Bruno Colmant

Vous aimez les crises financières, vous adorerez le krach du climat

Bruno Colmant Economiste. Professeur à la Vlerick School, l’ULB et l'UCL.

Les modifications climatiques entraînent des conséquences financières dévastatrices à l’échelle mondiale, affectant les économies nationales, les marchés immobiliers, les coûts d’assurance et les moyens de subsistance des populations. Ces impacts, amplifiés par la fréquence et l’intensité croissantes des catastrophes naturelles, ont été documentés dans des rapports majeurs tels que le Stern Review on the Economics of Climate Change (2006) et des études récentes comme celle de la First Street Foundation (2025). Ces analyses convergent vers une conclusion alarmante : le changement climatique redessine les dynamiques économiques et exacerbe les inégalités, tandis que des crises multiples se conjuguent pour aggraver la situation.

Publié en 2006 sous la direction de l’économiste Nicholas Stern, le Stern Review a marqué un tournant en quantifiant les coûts économiques du changement climatique. Selon ce rapport, l’inaction face au réchauffement climatique pourrait réduire le PIB mondial de 5 à 20 % par an à long terme, alors que des mesures d’atténuation immédiates coûteraient environ 1 % du PIB annuel. Il mettait en lumière les impacts sur les infrastructures, l’agriculture, la santé et les migrations forcées, soulignant que les pays en développement, bien que moins responsables des émissions, subissent des pertes disproportionnées.

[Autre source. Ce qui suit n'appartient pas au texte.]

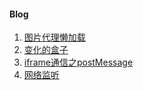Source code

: #### Blog
1. [图片代理懒加载](https://github.com/wangc1993/carrey_blog/tree/master/other/pic_lazy_loading)
2. [变化的盒子](https://github.com/wangc1993/carrey_blog/tree/master/other/box_of_change)
3. [iframe通信之postMessage](https://github.com/wangc1993/carrey_blog/tree/master/other/iframe_postMessage)
4. [网络监听](https://github.com/wangc1993/carrey_blog/tree/master/other/check_network)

Contrairement à ce que l’intuition pourrait suggérer, les États-Unis seront frappés violemment par les contraintes climatiques. À court terme (2020-2030), les catastrophes naturelles comme les ouragans, les inondations et les incendies engendrent des coûts directs massifs. Par exemple, les trois États du Sun Belt (Californie, Floride, Texas) ont absorbé plus de 40 % des 2 800 milliards de dollars (2,8 trillions) de dommages causés par des catastrophes naturelles aux États-Unis depuis 1980, selon les données de la NOAA. À moyen terme (2030-2055), les projections de la First Street Foundation estiment une perte de 1,47 trillion de dollars (1 470 milliards) en valeur immobilière d’ici 2055, due à la hausse des primes d’assurance (jusqu’à 29,4 % en moyenne) et à la dévaluation des propriétés dans les zones à risque. À long terme (après 2055), les migrations climatiques massives – environ 13 millions d’Américains pourraient se déplacer d’ici 2050 selon certaines études – et l’effondrement potentiel de secteurs comme l’agriculture ou le tourisme pourraient provoquer des bouleversements systémiques.

L’étude de la First Street Foundation, publiée le 4 février 2025, souligne que les zones côtières et les régions sujettes aux incendies, comme la Floride, la Californie et le Texas, devraient connaître des baisses de valeur immobilière de 10 à 40 % dans certains comtés d’ici 2055. Parallèlement, les primes d’assurance dans des villes comme Miami, Jacksonville, Tampa et La Nouvelle-Orléans pourraient tripler ou quadrupler, rendant de vastes zones inabordables. Cette crise est illustrée par des événements récents hypothétiques, tels que les incendies de forêt dévastateurs dans la région de Los Angeles en 2025, qui auraient causé des dizaines de morts, des évacuations massives et la destruction de milliers de structures.

Mais ce n’est pas le pire : les conséquences financières du changement climatique ne se manifestent pas isolément, elles s’inscrivent dans un contexte de crises convergentes. La hausse des coûts d’assurance et la dévaluation immobilière accentuent les inégalités économiques, frappant particulièrement les populations à faible revenu. Les migrations climatiques massives, combinées à des tensions géopolitiques et à des crises alimentaires potentielles, risquent de déstabiliser complètement nos sociétés.